Object Detectors Emerge in Deep Scene CNNs

There were lots of great presentation as the Scene Understanding Workshop, and another talk that truly stood out was about a new large-scale dataset (MIT Places) and a thorough investigation of what happens when you train with scenes vs. objects.



Antonio Torralba from MIT gave the talk about the Places Database and an in-depth analysis of what is learned when you train on object-centric databases like ImageNet vs. Scene-scentric databases like  MIT Places. You can check out " Object Detectors Emerge" slides or their  ArXiv paper to learn more. Great work by an upcoming researcher,  Bolei Zhou!

Overheard at CVPR: ArXiv Publishing Frenzy & Baidu Fiasco 


In the long run, the recent trend of  rapidly pushing preprints to  ArXiv.org is great for academic and industry research alike. When you have a large collection of experts exploring ideas at very fast rates, waiting 6 months until the next conference deadline just doesn't make sense.  The only downside is that it makes new CVPR papers feel old. It seems like everybody has already perused the good stuff the day it went up on ArXiv. But you get your "idea claim" without worrying that a naughty reviewer will be influenced by your submission.  Double blind reviewing, get ready for a serious revamp.  We now know who's doing what, significantly before publication time.  Students, publish-or-perish just got a new name. Whether the ArXiv frenzy is a good or a bad thing, is up to you, and probably more a function of your seniority than anything else. But the CV buzz is definitely getting louder and will continue to do so.

The  Baidu cheating scandal might appear to be big news for outsiders just reading the Artificial Intelligence headlines, but overfitting to the testing set is nothing new in Computer Vision. Papers get retracted, grad students often evaluate their algorithms on test sets too many times, and the truth is that nobody's perfect.  When it's important to be #1, don't be surprised that your competition is being naughty. But it's important to realize the difference between ground-breaking research and petty percentage chasing. We all make mistakes, and under heavy pressure, we're all likely to show our weaknesses.  So let's laugh about it.   Let's hire the best of the best, encourage truly great research, and stop chasing percentages. The truth is that a lot of the top performing methods are more similar than different.


Conclusion
CVPR has been constantly growing in attendance. We now have Phd Students, startups, Professors, recruiters, big companies, and even undergraduates coming to the show. Will CVPR become the new SIGGRAPH?

CVPR attendance plot from  Changbo Hu


ConvNets are here to stay, but if we want ConvNets to be more than than a mere calculus of shadows, there's still ample work do be done.
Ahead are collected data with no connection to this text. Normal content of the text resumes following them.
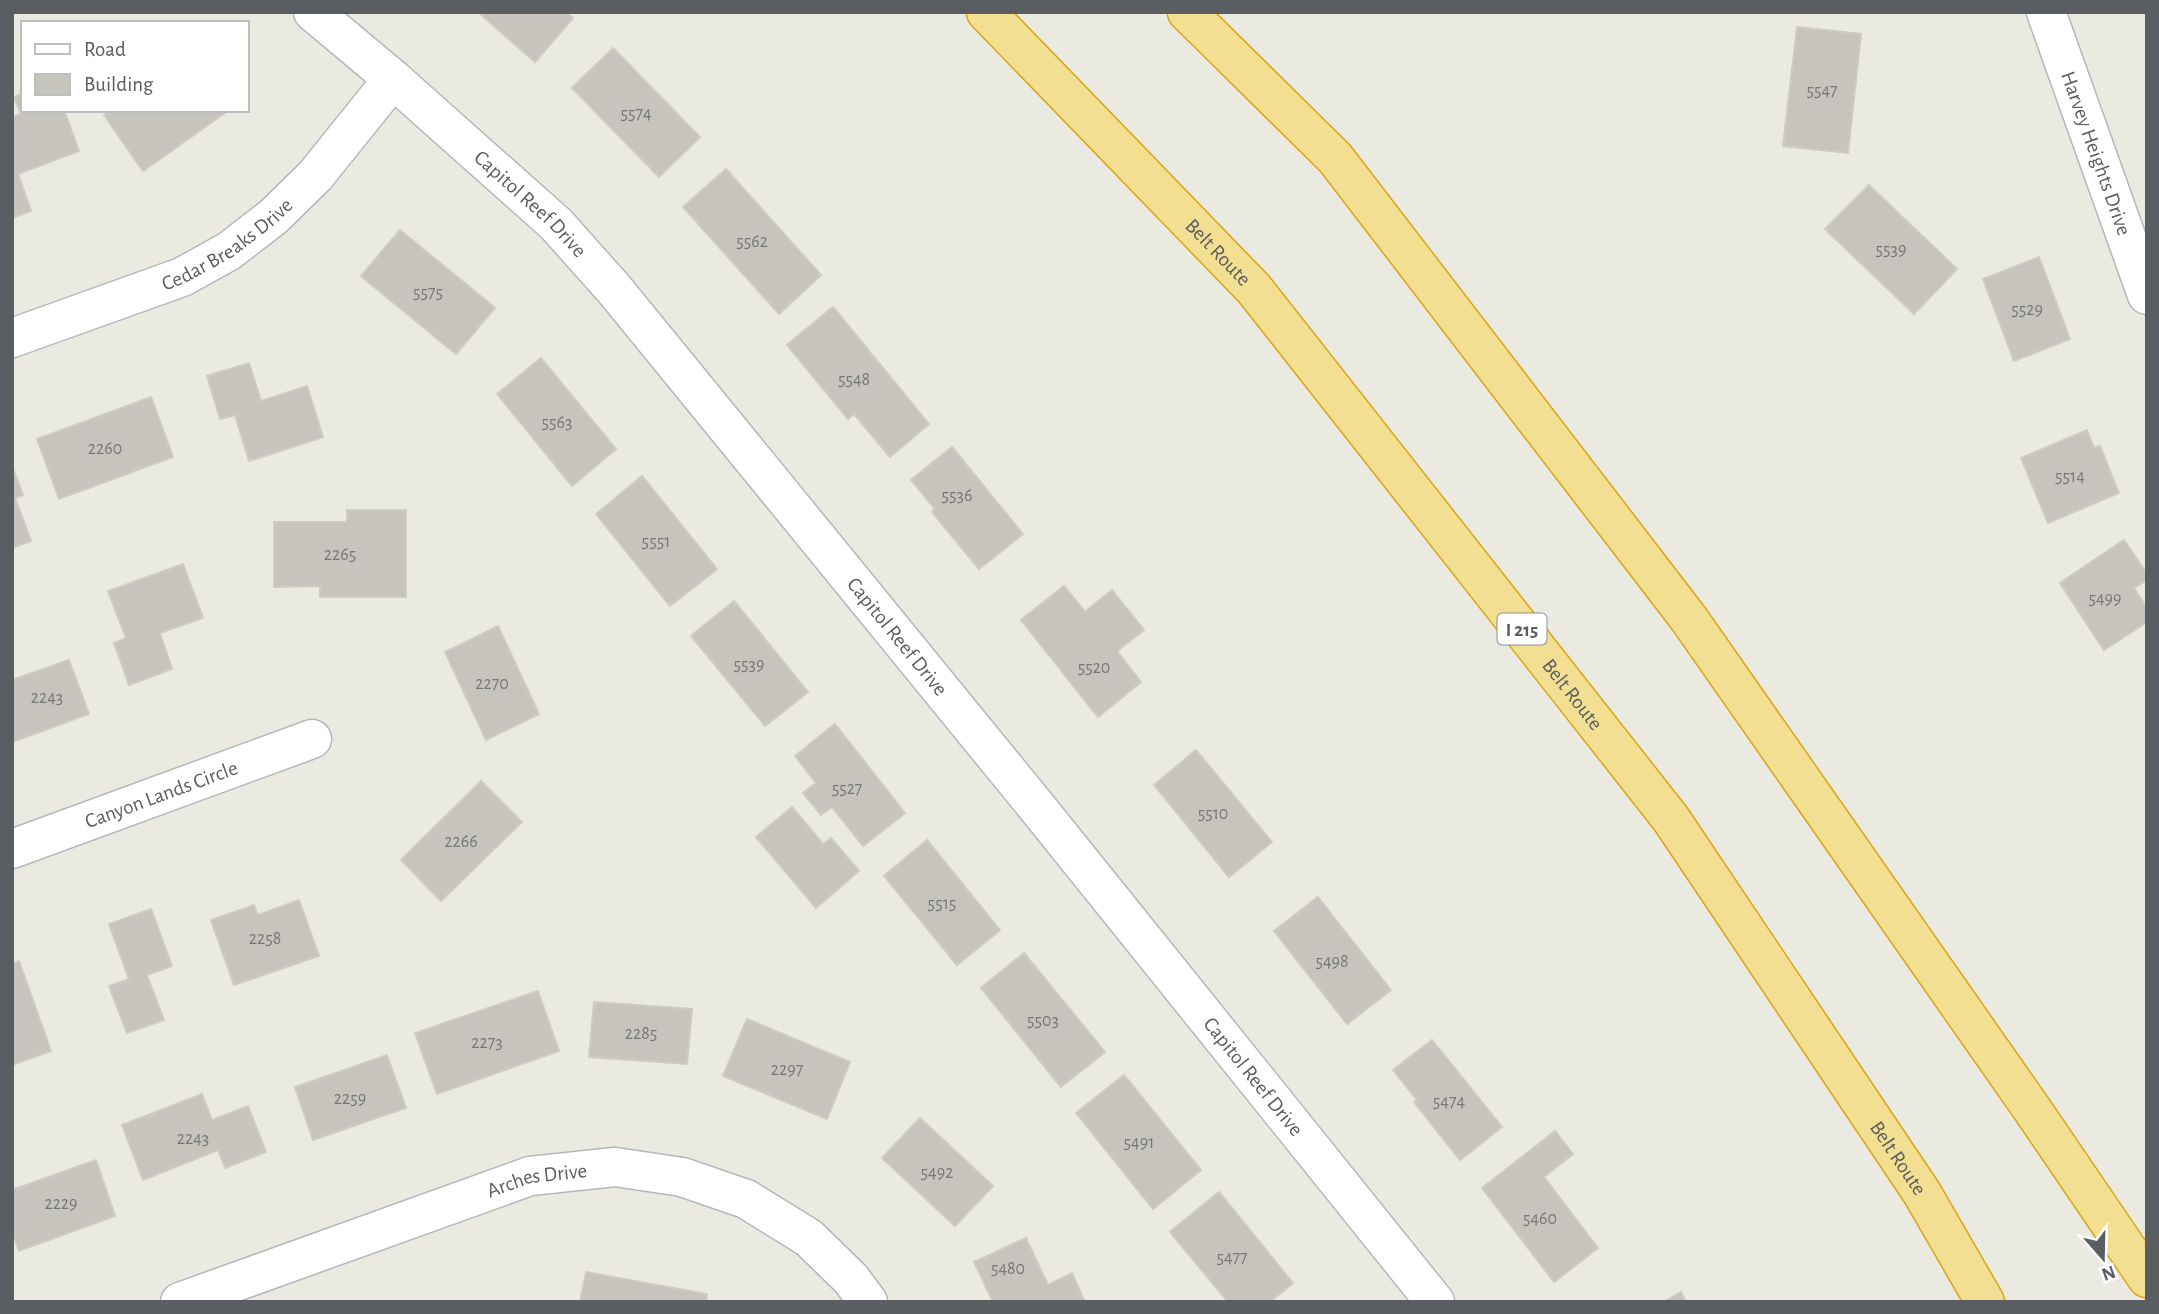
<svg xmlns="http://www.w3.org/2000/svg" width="2159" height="1314" font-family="'Alegreya Sans',sans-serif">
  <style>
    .building { fill: #c7c4be; stroke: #cfcbc0; stroke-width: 2 }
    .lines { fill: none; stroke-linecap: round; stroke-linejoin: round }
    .street-casing { stroke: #b4b7bb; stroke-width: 41 }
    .highway-casing { stroke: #daa513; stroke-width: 41 }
    .street { stroke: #fff; stroke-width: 38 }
    .highway { stroke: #f3df91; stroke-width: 38 }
    .labels { text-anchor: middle; stroke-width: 5; stroke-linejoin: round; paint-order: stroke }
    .number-label { font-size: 18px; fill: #757778 }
    .shield { fill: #fff; stroke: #8c8e90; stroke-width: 2 }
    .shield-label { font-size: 19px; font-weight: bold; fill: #5a5d61 }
    .street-label { font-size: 21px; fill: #5a5d61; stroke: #fff }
  </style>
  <rect width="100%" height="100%" fill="#ebeae1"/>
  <g class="building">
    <path d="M478,12H566L573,18L535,62Z"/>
    <path d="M1797,27L1861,34L1848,153L1783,146Z"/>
    <path d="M613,48L700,137L659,177L572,88Z"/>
    <path d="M23,93V110H64L79,151L18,174L31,211L12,218V117L21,114L14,97Z"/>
    <path d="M111,110H229L143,171L104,115Z"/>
    <path d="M726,169L821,275L779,314L683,207Z"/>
    <path d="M1869,185L1957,269L1914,314L1825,229Z"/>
    <path d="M400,230L495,308L456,354L361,276Z"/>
    <path d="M2039,257L2070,339L2014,361L1983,279Z"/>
    <path d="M833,307L929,424L890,457L854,414L848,419L787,345Z"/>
    <path d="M541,358L616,449L572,486L497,394Z"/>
    <path d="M249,363L261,401L307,386L323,437L249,461L235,415L220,419L207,376Z"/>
    <path d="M151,397L173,457L59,499L37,439Z"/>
    <path d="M2087,430L2094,448L2100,446L2119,493L2048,523L2021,458Z"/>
    <path d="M952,447L1023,534L979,569L932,512L935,509L911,480Z"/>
    <path d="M12,466L23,495L15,498L31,541L12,548Z"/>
    <path d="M642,476L717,569L670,606L596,514Z"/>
    <path d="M347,510H406V597H320V586L274,587V522H347Z"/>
    <path d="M2124,540L2147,574V580L2134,588L2147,608V622L2104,650L2060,583Z"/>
    <path d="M183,564L203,618L160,633L172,669L129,685L114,643L126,638L108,591Z"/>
    <path d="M1064,586L1085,612L1112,590L1144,630L1117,651L1141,682L1098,717L1021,620Z"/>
    <path d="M734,601L808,692L765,726L691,636Z"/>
    <path d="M498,626L539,714L486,740L445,652Z"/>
    <path d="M69,660L89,714L12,742V680Z"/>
    <path d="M835,724L905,813L863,846L832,807L821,815L803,793L816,783L795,756Z"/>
    <path d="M1196,750L1272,842L1229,877L1154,785Z"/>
    <path d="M481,781L522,822L441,901L401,860Z"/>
    <path d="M792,807L823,844L831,838L859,871L816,908L756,837Z"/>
    <path d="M927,840L1000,930L957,965L884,876Z"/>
    <path d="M1318,897L1391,990L1347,1024L1274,931Z"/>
    <path d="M299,900L319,956L234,985L211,920L254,905L258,915Z"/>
    <path d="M151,909L172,966L147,975L164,1020L127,1033L109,986L129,979L109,924Z"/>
    <path d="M1024,953L1105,1052L1061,1087L981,988Z"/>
    <path d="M19,961L51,1051L12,1065V964Z"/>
    <path d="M538,991L559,1051L437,1094L415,1033Z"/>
    <path d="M594,1002L692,1009L687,1064L589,1057Z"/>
    <path d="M747,1019L850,1062L827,1119L723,1076Z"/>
    <path d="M1432,1040L1502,1127L1460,1160L1414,1102L1417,1100L1393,1070Z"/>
    <path d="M387,1055L406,1108L313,1140L295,1087Z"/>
    <path d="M1124,1075L1201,1170L1153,1209L1076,1113Z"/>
    <path d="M202,1094L212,1120L248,1106L266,1152L225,1168L218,1150L143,1180L122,1125Z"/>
    <path d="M920,1118L993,1186L955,1226L882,1158Z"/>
    <path d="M1555,1131L1573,1154L1544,1177L1598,1248L1554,1282L1482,1188Z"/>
    <path d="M96,1160L115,1216L19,1251L12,1231V1190Z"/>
    <path d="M1219,1192L1293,1283L1270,1302H1228L1170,1232Z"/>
    <path d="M1026,1238L1048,1285L1072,1273L1085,1302H993L974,1262Z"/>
    <path d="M586,1272L707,1294L706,1302H580Z"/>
    <path d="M1681,1292L1686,1302H1664Z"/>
  </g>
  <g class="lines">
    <g class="street-casing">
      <g id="street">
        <path id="s1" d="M313,12L393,79L556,224L614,289L1036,806L1435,1302"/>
        <path id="s2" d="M2046,12L2147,295"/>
        <path id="s3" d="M12,338L182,277L229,251L273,217L315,176L393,79"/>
        <path id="s4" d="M12,849L312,739"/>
        <path id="s5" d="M180,1302L530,1176L615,1167L682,1177L746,1199L809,1238L851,1279L868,1302"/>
      </g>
    </g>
    <g class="highway-casing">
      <g id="highway">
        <path id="s6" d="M986,12L1254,289L1671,819L1922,1193L1985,1302"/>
        <path d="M1187,12L1335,158L1689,619L2034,1112L2147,1278"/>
      </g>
    </g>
    <use href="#street" class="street"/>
    <use href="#highway" class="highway"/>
  </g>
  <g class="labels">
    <g class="number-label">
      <text x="1822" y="96">5547</text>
      <text x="636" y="119">5574</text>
      <text x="752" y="247">5562</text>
      <text x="1891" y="255">5539</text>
      <text x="428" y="298">5575</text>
      <text x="2027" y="315">5529</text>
      <text x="854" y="385">5548</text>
      <text x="557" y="428">5563</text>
      <text x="105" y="454">2260</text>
      <text x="2070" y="482">5514</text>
      <text x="957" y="501">5536</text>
      <text x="656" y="547">5551</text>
      <text x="340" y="560">2265</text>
      <text x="2105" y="604">5499</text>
      <text x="749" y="670">5539</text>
      <text x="1094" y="673">5520</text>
      <text x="492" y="689">2270</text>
      <text x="47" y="703">2243</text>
      <text x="847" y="794">5527</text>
      <text x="1213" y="819">5510</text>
      <text x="461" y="847">2266</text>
      <text x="942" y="909">5515</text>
      <text x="265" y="944">2258</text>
      <text x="1332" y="967">5498</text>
      <text x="1043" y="1026">5503</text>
      <text x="641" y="1039">2285</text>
      <text x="487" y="1048">2273</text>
      <text x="787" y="1075">2297</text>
      <text x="350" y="1104">2259</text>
      <text x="1449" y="1107">5474</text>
      <text x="193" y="1144">2243</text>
      <text x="1139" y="1148">5491</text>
      <text x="937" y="1178">5492</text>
      <text x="61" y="1209">2229</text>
      <text x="1540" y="1224">5460</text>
      <text x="1232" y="1263">5477</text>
      <text x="1008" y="1274">5480</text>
    </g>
    <rect class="shield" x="1497.5" y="613.5" width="49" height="31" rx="5"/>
    <g class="shield-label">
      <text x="1522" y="636">I 215</text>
    </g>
    <g class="street-label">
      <text dy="7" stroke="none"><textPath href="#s2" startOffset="150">Harvey Heights Drive</textPath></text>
      <text dy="7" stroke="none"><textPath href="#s1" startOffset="290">Capitol Reef Drive</textPath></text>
      <text dy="7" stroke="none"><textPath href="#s3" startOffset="236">Cedar Breaks Drive</textPath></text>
      <text dy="7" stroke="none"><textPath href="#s6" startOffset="334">Belt Route</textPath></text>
      <text dy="7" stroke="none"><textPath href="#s1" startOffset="858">Capitol Reef Drive</textPath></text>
      <text dy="7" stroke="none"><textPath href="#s6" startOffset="901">Belt Route</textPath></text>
      <text dy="7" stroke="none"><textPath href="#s4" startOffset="159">Canyon Lands Circle</textPath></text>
      <text dy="7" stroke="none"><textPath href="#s1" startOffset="1424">Capitol Reef Drive</textPath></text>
      <text dy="7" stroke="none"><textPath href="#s6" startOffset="1468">Belt Route</textPath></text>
      <text dy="7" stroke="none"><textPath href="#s5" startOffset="378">Arches Drive</textPath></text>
    </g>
  </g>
  <rect width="2159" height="1314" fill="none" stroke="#5a5d61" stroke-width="28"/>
  <rect x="21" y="21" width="228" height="91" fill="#ffffff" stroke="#bdbec0" stroke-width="2"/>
  <rect x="35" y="44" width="35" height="10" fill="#ffffff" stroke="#bdbec0" stroke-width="2"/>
  <text x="84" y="56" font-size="21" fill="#5a5d61">Road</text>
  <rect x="35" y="74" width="35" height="21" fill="#c7c4be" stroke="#bdbec0" stroke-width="2"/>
  <text x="84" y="91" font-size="21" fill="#5a5d61">Building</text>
  <g transform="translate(2103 1258) rotate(160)" stroke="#ffffff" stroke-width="5" paint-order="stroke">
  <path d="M0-5L12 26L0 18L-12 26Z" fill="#5a5d61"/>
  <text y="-10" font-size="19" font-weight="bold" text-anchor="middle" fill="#5a5d61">N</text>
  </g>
</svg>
Geoff Hinton's capsules keep popping up during midnight discussions. " I want to replace unstructured layers with groups of neurons that I call 'capsules' that are a lot more like cortical columns" --  Geoff Hinton during his Reddit AMA. A lot of people (like  Prof. Abhinav Gupta from CMU) are also talking about unsupervised CNN training, and my prediction is that learning large ConvNets from videos without annotations is going to be big at next year's CVPR.

Most importantly, when the titans of Deep Learning get to mention what's wrong with their favorite methods, I only expect the best research to follow. Happy computing and remember, never stop learning.